>>>

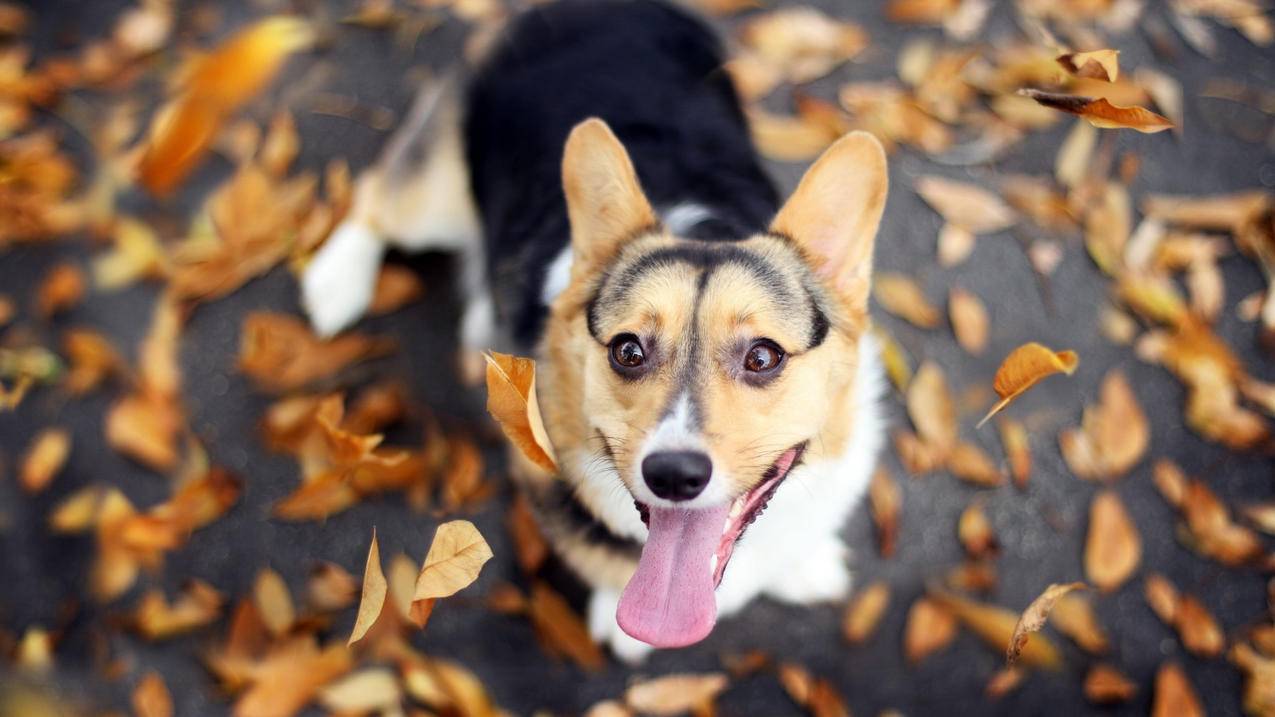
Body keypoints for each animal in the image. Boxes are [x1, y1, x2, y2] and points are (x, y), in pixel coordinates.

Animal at [302, 0, 887, 658]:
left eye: (763, 357)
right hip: (438, 197)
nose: (674, 476)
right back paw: (337, 281)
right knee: (376, 197)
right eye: (628, 351)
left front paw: (805, 567)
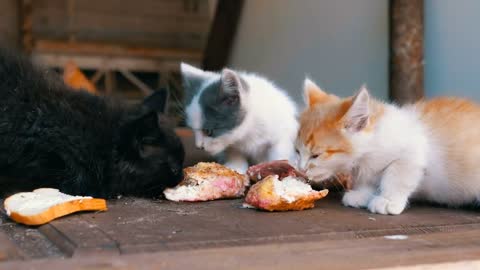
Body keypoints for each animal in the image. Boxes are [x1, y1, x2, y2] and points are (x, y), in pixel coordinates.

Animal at [294, 78, 480, 215]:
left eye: (316, 155)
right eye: (297, 151)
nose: (301, 169)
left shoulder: (412, 152)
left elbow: (396, 177)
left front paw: (388, 200)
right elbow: (369, 179)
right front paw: (362, 194)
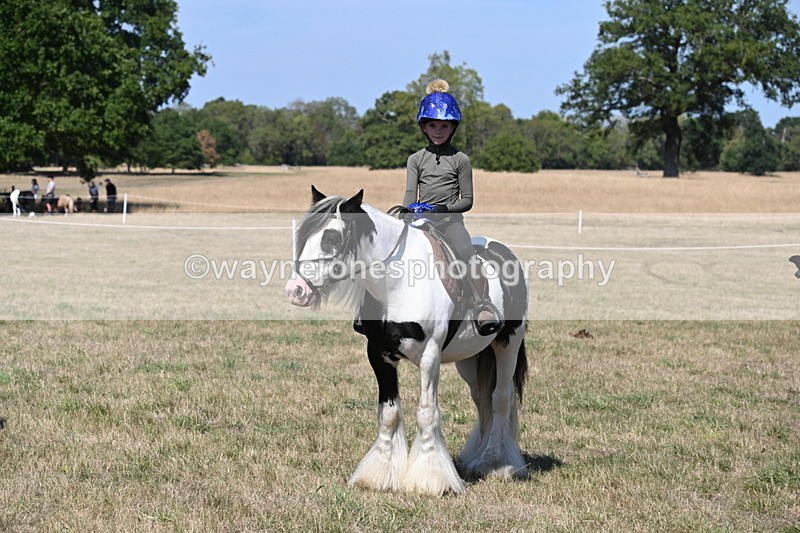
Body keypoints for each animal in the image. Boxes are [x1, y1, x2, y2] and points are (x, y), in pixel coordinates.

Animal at [284, 186, 529, 495]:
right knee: (481, 398)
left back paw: (492, 462)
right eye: (305, 236)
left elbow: (426, 412)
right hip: (469, 359)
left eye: (332, 238)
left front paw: (431, 479)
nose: (296, 290)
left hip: (507, 345)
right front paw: (378, 475)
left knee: (500, 398)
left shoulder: (430, 357)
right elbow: (389, 414)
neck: (397, 283)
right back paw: (474, 458)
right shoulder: (378, 354)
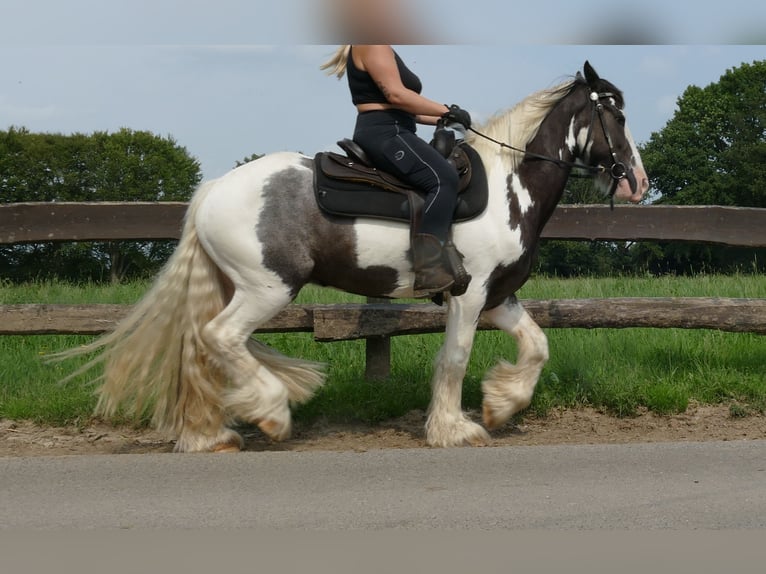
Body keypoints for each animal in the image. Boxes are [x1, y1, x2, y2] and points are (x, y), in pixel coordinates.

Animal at [64, 59, 648, 454]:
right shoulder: (469, 294)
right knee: (220, 337)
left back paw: (213, 435)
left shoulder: (498, 297)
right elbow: (455, 358)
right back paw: (271, 412)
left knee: (206, 348)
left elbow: (537, 346)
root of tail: (213, 190)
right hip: (267, 287)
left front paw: (501, 404)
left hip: (238, 287)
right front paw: (453, 428)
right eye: (615, 115)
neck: (509, 186)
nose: (638, 184)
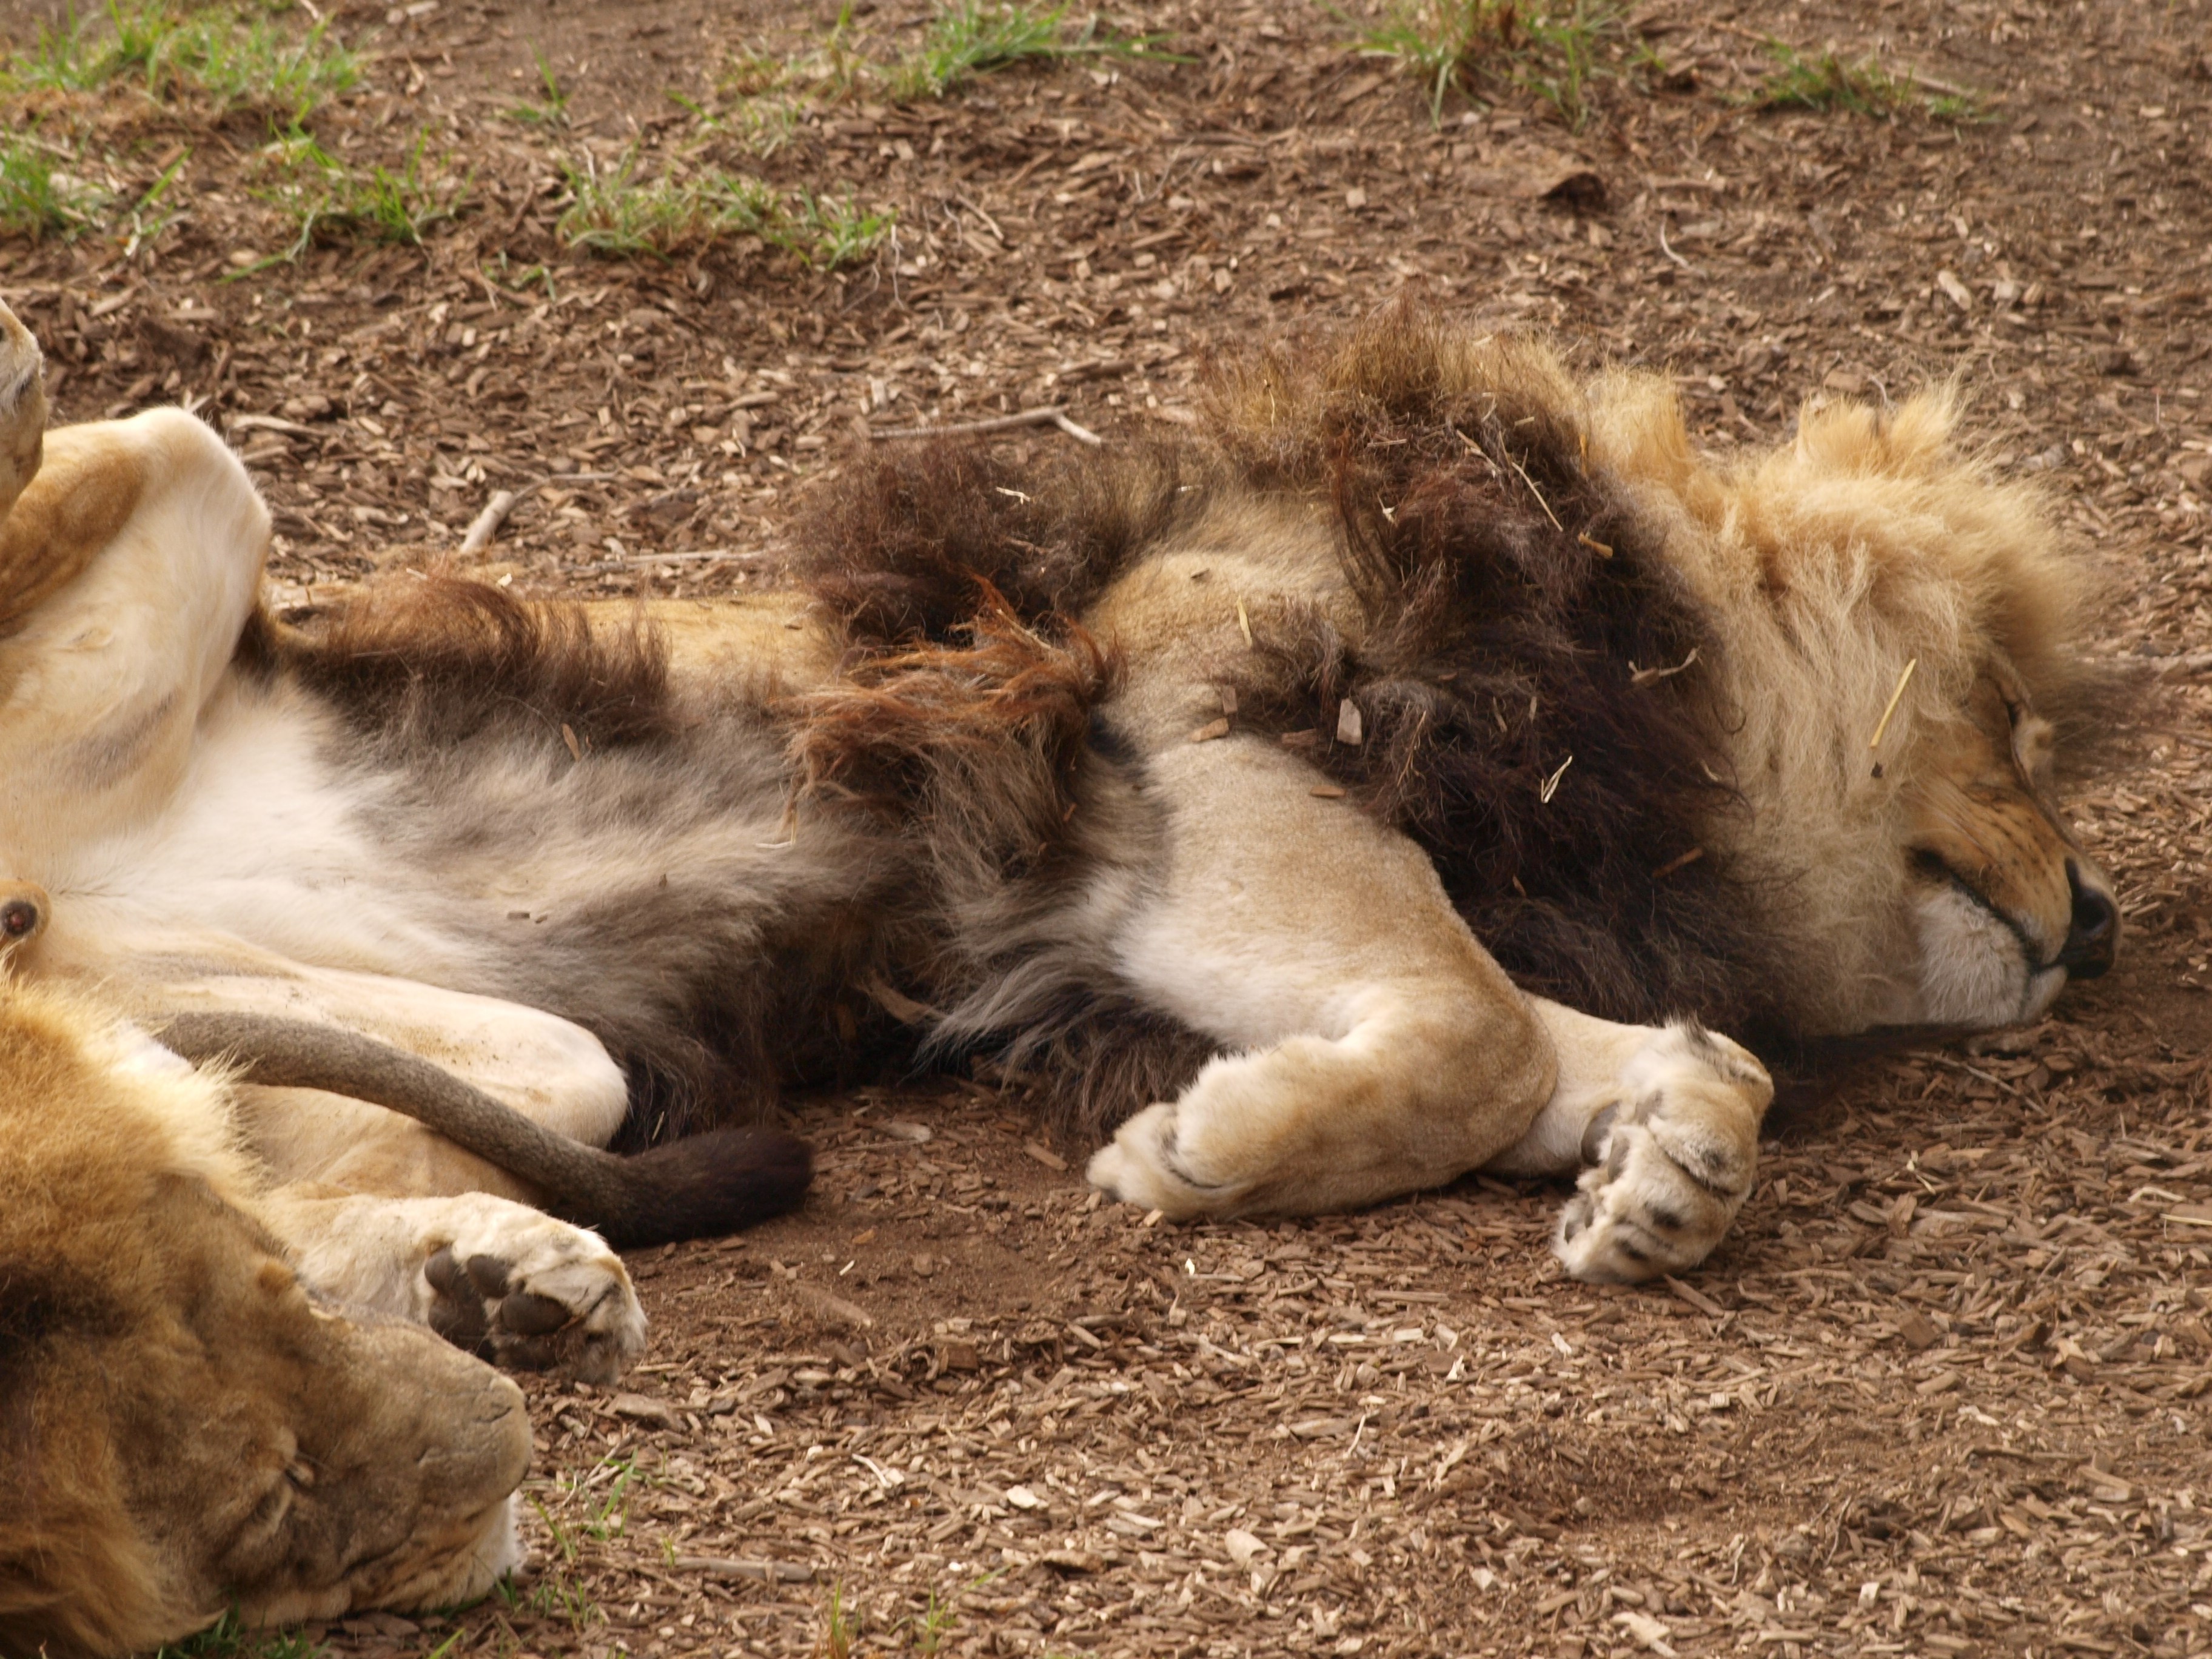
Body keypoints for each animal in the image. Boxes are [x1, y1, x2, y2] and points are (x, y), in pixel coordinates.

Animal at [0, 296, 2114, 1647]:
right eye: (2011, 724)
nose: (2097, 923)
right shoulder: (1179, 729)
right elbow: (1475, 1035)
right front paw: (1211, 1153)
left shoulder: (1130, 920)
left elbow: (1582, 1050)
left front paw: (1663, 1175)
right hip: (201, 473)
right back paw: (19, 369)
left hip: (486, 1050)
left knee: (266, 1208)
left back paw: (503, 1285)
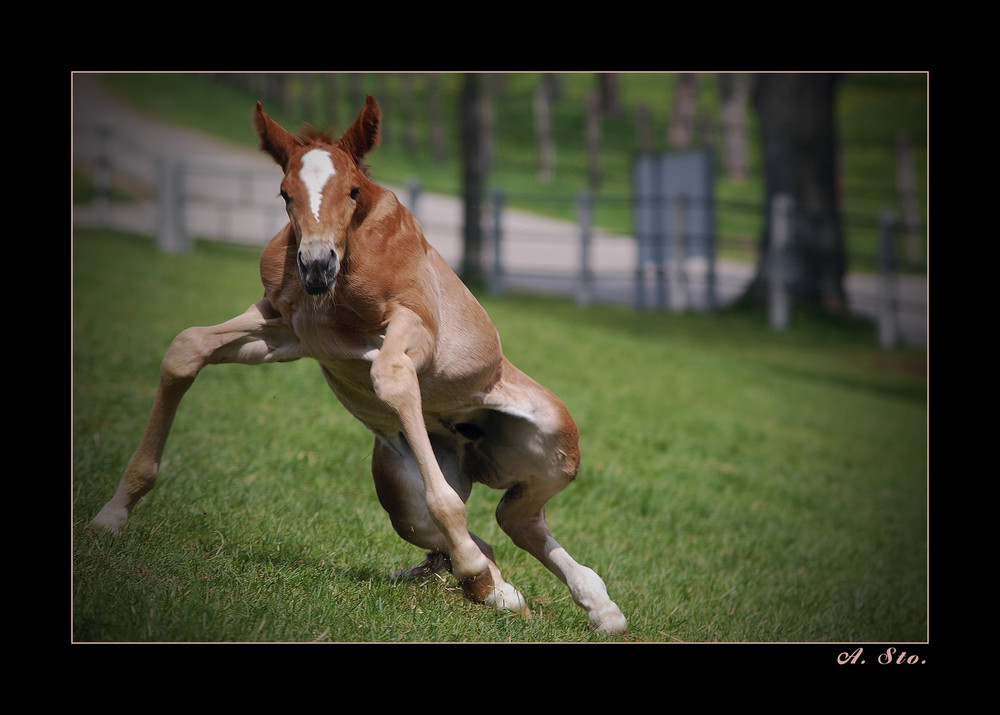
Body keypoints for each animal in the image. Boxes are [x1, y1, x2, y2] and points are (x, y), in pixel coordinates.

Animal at [90, 93, 628, 632]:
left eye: (351, 191)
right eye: (284, 194)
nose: (316, 266)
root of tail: (470, 450)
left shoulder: (416, 328)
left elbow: (391, 380)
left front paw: (477, 576)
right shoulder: (282, 330)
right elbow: (186, 348)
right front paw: (111, 515)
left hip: (554, 439)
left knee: (510, 517)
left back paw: (585, 604)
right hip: (401, 494)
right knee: (489, 527)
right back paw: (507, 592)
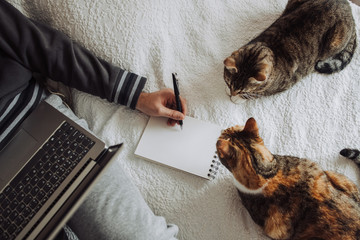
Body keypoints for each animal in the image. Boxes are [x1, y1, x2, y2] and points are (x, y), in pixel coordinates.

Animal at [224, 0, 356, 99]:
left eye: (242, 91)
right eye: (229, 84)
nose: (232, 94)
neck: (270, 48)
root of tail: (348, 7)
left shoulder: (279, 87)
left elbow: (257, 94)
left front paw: (237, 98)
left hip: (335, 42)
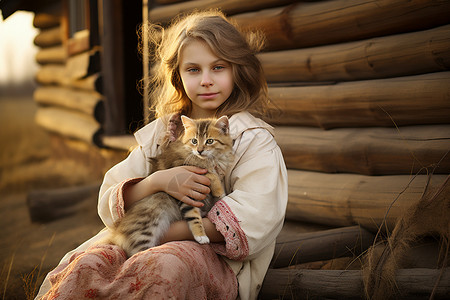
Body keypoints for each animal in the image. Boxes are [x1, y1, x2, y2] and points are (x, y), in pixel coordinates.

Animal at [103, 116, 234, 256]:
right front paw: (201, 236)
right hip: (146, 226)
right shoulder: (185, 184)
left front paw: (219, 192)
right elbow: (194, 214)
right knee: (137, 252)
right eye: (194, 141)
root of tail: (117, 234)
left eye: (209, 141)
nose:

<<<

** How to complete this task **
Each line of the entries above that has the word "root" is to be copied.

** Response to the exercise **
root of tail: (213, 190)
root of tail: (470, 450)
root of tail: (348, 7)
root of tail: (117, 234)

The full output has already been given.